Jorge Chavarro, M.D., Sc.D., of the Harvard T.H. Chan School of Public Health in Boston, and colleagues collected data on 22,068 children born to 15,271 women. Among these children, 4,921 were delivered by cesarean section. These children were followed from childhood through early adulthood.
The researchers found that mothers who had cesarean delivery weighed more before pregnancy and were more likely to have pregnancy-induced diabetes, preeclampsia, and hypertension. These infants had a 15 percent higher risk of becoming obese in childhood, compared with those born vaginally. The risk was even more pronounced within families, where children born by cesarean delivery were 64 percent more likely to become obese than their siblings who were born via vaginal delivery. The researchers also found that children born vaginally to women who had previously had a cesarean delivery were 31 percent less likely to be obese, compared with children born to women who had several cesarean deliveries.
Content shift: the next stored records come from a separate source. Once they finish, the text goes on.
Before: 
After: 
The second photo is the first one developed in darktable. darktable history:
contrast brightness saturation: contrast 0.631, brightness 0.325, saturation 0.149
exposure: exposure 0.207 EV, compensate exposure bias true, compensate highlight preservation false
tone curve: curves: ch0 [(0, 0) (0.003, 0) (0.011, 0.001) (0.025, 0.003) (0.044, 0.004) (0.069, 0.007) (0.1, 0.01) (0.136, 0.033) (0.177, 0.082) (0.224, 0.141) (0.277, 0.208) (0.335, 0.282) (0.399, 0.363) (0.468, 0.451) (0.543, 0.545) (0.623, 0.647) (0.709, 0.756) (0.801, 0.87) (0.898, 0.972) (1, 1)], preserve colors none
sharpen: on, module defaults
“What makes our findings compelling and different from previous studies addressing this question is that this was also true when we compared siblings who differed in type of delivery — one was born by cesarean and the other by vaginal delivery — and when restricted to women without any known risk factors for having a cesarean, some of whom may have undergone an elective cesarean,” Chavarro told HealthDay.